The stretcher bearers came up, and sent back at once for more help, to dig the men out and clear up the mess. The trench parapet had a hole blown out of it like a crater.
‘We could go on, sir,’ Grosse said eventually. His voice was calm.
They went on and for a short way nothing happened, they came across parties of men eating and drinking tea and they made room for them to pass. The shell might not have fallen, such a short distance away, killing perhaps half a dozen soldiers.
They found the C Company Captain and Barton reported his presence to him, he was cleared to continue.
‘Get down!’
He got down though he had heard nothing. But the smaller, minenwerfer bombs were different, they could just be spotted, sailing down like crows through the blue sky. They watched, waited, tried t
o guess where this one was going to fall, ducked again.
Nothing. After a moment, Grosse got to his feet. ‘Dud,’ he said. From behind, their own guns began to fire towards the German line.
They went on again. He wondered how he was going to sit in the Observation Post and make any sort of accurate map if this heavy shelling went on, and if his eyes were drawn again and again by the sight of the minenwerfers, if he was so tense, trying to gauge each time where they would fall. But he was still somehow unafraid for himself, though his initial excitement had gone long since. Grosse’s face was grey with dust and soil. He supposed that his own must be the same.

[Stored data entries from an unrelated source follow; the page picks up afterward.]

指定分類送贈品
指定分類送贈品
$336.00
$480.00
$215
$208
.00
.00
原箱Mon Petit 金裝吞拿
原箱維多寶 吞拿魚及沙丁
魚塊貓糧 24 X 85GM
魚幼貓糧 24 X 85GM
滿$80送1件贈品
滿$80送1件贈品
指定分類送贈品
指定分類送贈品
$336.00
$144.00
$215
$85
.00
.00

They turned another corner. A young soldier was up on one of the firesteps, facing them and about to step down into the trench. Barton caught his eye. As he did so, a shot came and the man toppled rather slowly forwards, to land almost on top of Barton and between him and Grosse.
Barton stopped. Bent down.
The man lay quite still but as Barton looked at him, a shudder and a quick breath went through his chest, and the limbs jerked and convulsed before going still again, the helmet slipped sideways off his head. His eyes were open and his mouth was full of blood. Otherwise, he seemed quite undamaged, his legs lay relaxed as though in sleep. Barton stared down at him. The skin across his nose had peeled with the sun. He had very pale, almost white eyelashes, and a curious mark, like a smoke burn, across his forehead.
Grosse retraced his steps and was standing on the other side.
‘Get a stretcher quickly.’
‘He’s dead, sir.’
‘He was breathing.’
‘He was dying.’
‘Get a stretcher.’
Grosse did not answer. Barton reached out a hand and touched the man’s chest.
‘Stuck his head too far up, I suppose. Daft thing to do. They’re crack shots, they could shoot a bullet through a ring on a pig’s nose at a hundred yards, those Jerry snipers.’ Grosse leaned against the side of the trench, his voice was conversational.